A questo punto la nostra attenzione si sposta sulla Somalia, in particolare sull’autostrada Garoe-Bosaso . Una strada lunga centinaia di chilometri costruita dagli italiani attraverso il deserto: anni di lavoro e oltre cento miliardi di lire dell’epoca. 442 chilometri di strada che finivano a Bosaso, un porto senza porto, da dove partivano imbarcazioni trascinate sulla spiaggia a mano. Strada che doveva servire, secondo Ilaria Alpi per depositarne ai bordi e forse anche sotto il manto stradale enormi quantità di rifiuti tossici e radioattivi. Però grazie soprattutto al fatto che in Somalia non esiste un vero e proprio governo, il porto di Bosaso si espande e diventa un vero porto, su cui fare approdare vere navi mercantili.

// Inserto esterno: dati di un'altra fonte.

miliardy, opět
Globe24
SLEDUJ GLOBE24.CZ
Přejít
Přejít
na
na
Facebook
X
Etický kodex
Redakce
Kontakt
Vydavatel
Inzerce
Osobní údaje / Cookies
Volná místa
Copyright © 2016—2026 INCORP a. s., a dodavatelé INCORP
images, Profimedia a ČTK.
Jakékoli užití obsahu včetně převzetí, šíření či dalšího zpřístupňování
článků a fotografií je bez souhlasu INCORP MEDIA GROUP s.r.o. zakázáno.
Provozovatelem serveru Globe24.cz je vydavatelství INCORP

In questi giorni è in forte espansione. Immaginiamo che non tutti i carichi possano essere legali al 100 per cento, una tappa di una rete che fa capo ad altre nazioni “sospette”, quali Ucraina – o meglio il porto di Odessa in mano alla mafia georgiana – Kosovo e altre nazioni. Sempre in questi giorni, grazie al gigantesco aumento del traffico su strada l’autostrada Bosaso-Garoe è stata ampliata: fossi in loro però non scaverei troppo a fondo.

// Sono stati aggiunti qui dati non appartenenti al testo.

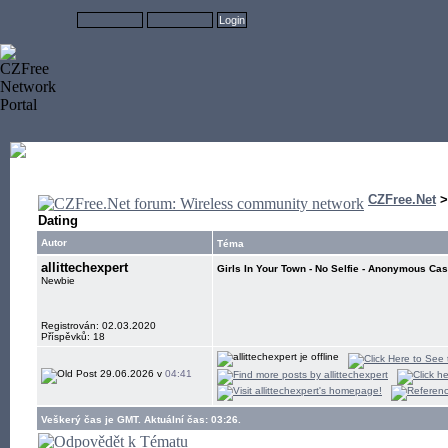
CZFree.Net
Dating
Autor
Téma
allittechexpert
Girls In Your Town - No Selfie - Anonymous Cas
Newbie
Registrován: 02.03.2020
Příspěvků: 18
29.06.2026 v
04:41
Veškerý čas je GMT. Aktuální čas: 03:26.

6-7 Luglio 1994 A Djen Djen, porto algerino controllato dai militari locali, accade un massacro: l’equipaggio della Lucina, il mercantile di cui avevamo parlato poco prima, fu sgozzato da quelli che vengono chiamati “integralisti islamici”. Strano, dato che la nave era ormeggiata da mesi dentro una vera e propria base militare. Come mai il mercantile si trovava lì, e da cosa erano composte le seicento tonnellate di carico indefinito presente nei registri e sparito nel nulla? Era stato svuotato un deposito in Sardegna? E chi erano le persone presenti in zona che disponevano addirittura di missili antiaereo? Da dove provenivano questi missili? Difficile chiederlo ai morti. Ma un membro dell’equipaggio si salva, anzi due: quello importante è però Gaetano Giacomina di Oristano. Incredibilmente costui è un membro di Gladio, e conosceva bene parecchi degli altri “gladiatori” citati fino ad ora.

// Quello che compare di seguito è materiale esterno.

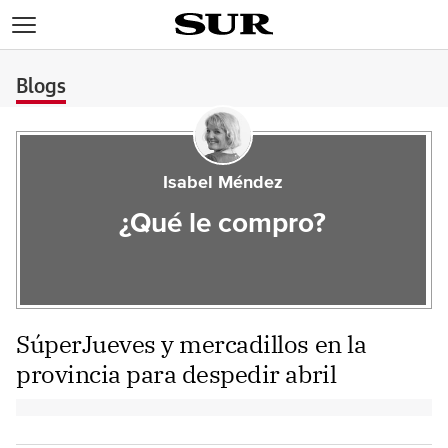
>
Blogs
Isabel Méndez
¿Qué le compro?
SúperJueves y mercadillos en la
provincia para despedir abril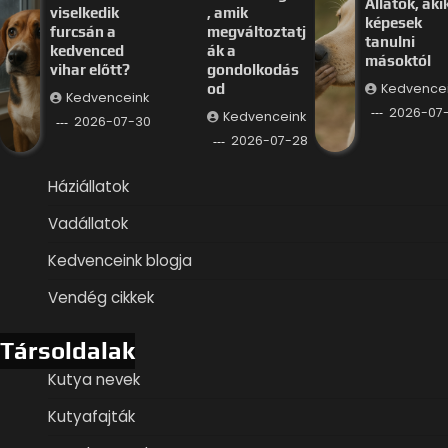
Állatok, aki
viselkedik
, amik
képesek
furcsán a
megváltoztatj
tanulni
kedvenced
ák a
másoktól
vihar előtt?
gondolkodás
Kedvence
od
Kedvenceink
2026-07
Kedvenceink
2026-07-30
2026-07-28
Háziállatok
Vadállatok
Kedvenceink blogja
Vendég cikkek
Társoldalak
Kutya nevek
Kutyafajták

Purtroppo Gaetano muore a Capo Verde nel 1998, colpito da un paranco birichino. Il suo corpo riposerebbe ad Oristano, ma non ne siamo certi, dato che le numerose istanze di riesumazione (della salma raschietta) richieste da suo padre sono rimaste inascoltate dai giudici, questi non hanno mai dato l’autorizzazione.

E qui finisce la stramba storia narrata dal vostro Nuke, una lunga catena di misteri tutti collegati tra di loro, e l’elenco – credetemi – andrebbe avanti ancora a lungo. Per mancanza di tempo non ho continuato, dato che non sarei mai riuscito ad andare fino in fondo.

Per approfondire iniziate dai tanti link che trovate elencati qui sotto. L’ultimo, il più importante, è l’inizio di una serie di rivelazioni che gettano ombre sulla strage di Capaci. Un ex carabiniere avrebbe piazzato le centinaia di chili di esplosivo utilizzato nella strage. In tutti e due i luoghi preposti, nel caso che la prima bomba non avesse avuto effetto una seconda era pronta lungo l’autostrada più avanti. Esplosivo che gli inquirenti all’epoca asserirono provenisse da una nave affondata durante il secondo conflitto mondiale: una tonnellata di esplosivo? E i detonatori? Sicuri sicuri?